DC for SAH with massive hematoma
Recent clinical studies have reported that DC can be useful to improve the surgical outcome in patients with poor–grade SAH and massive ICH [10,11,34,36]. Surgical outcome was improved by ICP control in a small series of 8 patients with poor–grade MCA aneurysmal SAH and sylvian hematoma treated with external decompression [12]. Favorable outcome was achieved in 5 of the 8 patients and poor outcome in 3 patients. Favorable outcome rates were 33% in grade V patients and 40% in grade IV patients with sylvian hematoma treated with external decompression [11]. Similarly, favorable outcome was obtained in 56.0% of grade IV patients after treatment which included decompression [47]. The ICP remained below 20 mmHg for 7 days after surgery in all patients with favorable outcome, but tended to remain at or over 20 mmHg after surgery in the patients with poor outcome.
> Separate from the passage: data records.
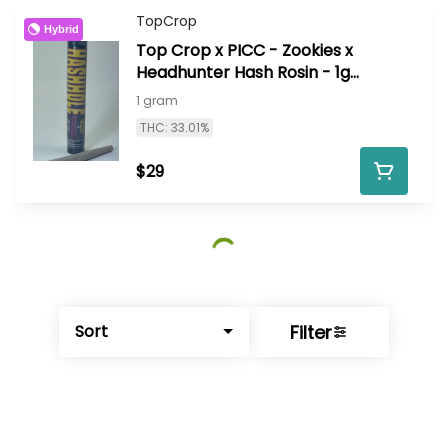
TopCrop
Hybrid
Top Crop x PICC - Zookies x
Headhunter Hash Rosin - 1g
infused HashHole
1 gram
THC: 33.01%
$29
Filter
Sort
© All rights reserved
by
BLAZE ™ - 3.402.1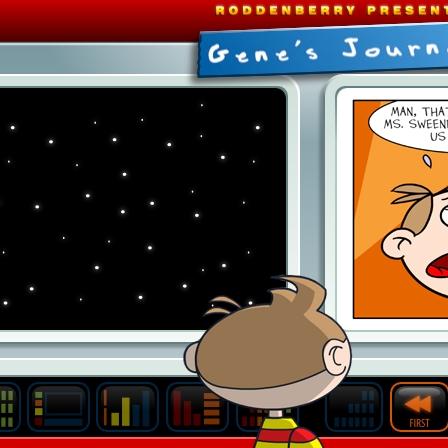
Last
Archive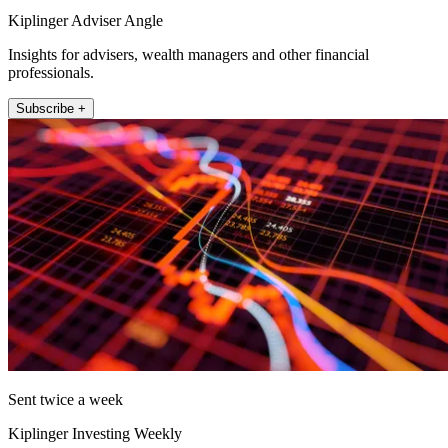
Kiplinger Adviser Angle
Insights for advisers, wealth managers and other financial
professionals.
Subscribe +
Sent twice a week
Kiplinger Investing Weekly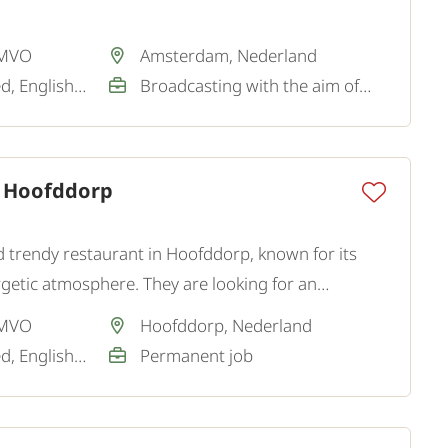
 MVO
Amsterdam, Nederland
Dutch / Not required, English / Good
Broadcasting with the aim of a permanent job
 Hoofddorp
d trendy restaurant in Hoofddorp, known for its
rgetic atmosphere. They are looking for an
enced Independent Chef for the kitchen team.
 MVO
Hoofddorp, Nederland
Dutch / Not required, English / Good
Permanent job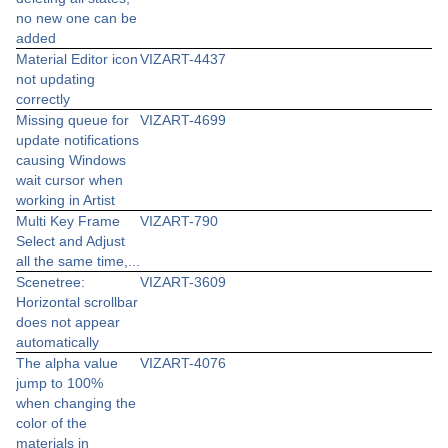
no new one can be
added
Material Editor icon
VIZART-4437
not updating
correctly
Missing queue for
VIZART-4699
update notifications
causing Windows
wait cursor when
working in Artist
Multi Key Frame
VIZART-790
Select and Adjust
all the same time,...
Scenetree:
VIZART-3609
Horizontal scrollbar
does not appear
automatically
The alpha value
VIZART-4076
jump to 100%
when changing the
color of the
materials in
In addition, the ICP remained over 25 mmHg in the patients who died. Favorable outcomes were found in 52.6% of cases after 12 months [48]. Similarly, good outcome was obtained in 37.5% of patients compared to overall 26.6% in all craniectomy patients at 6 months [49]. These findings suggested that patients with progressive cerebral edema may benefit most from secondary DC after SAH. DC prolonged the short–term survival of patients with poor–grade SAH with ICH, but the overall quality of life for survivors was still poor. Increased ICP refractory to standard treatment in a patient with SAH can lead to poor outcome and mortality. Several studies found that DC significantly improves outcome due to increased perfusion pressure or reduced ICP. We suggest that DC helps to reduce morbidity and mortality through control of elevated ICP in patients with poor–grade SAH. However, further investigation is required to clarify the value of DC for treating poor–grade SAH from the viewpoint of long–term higher cerebral function.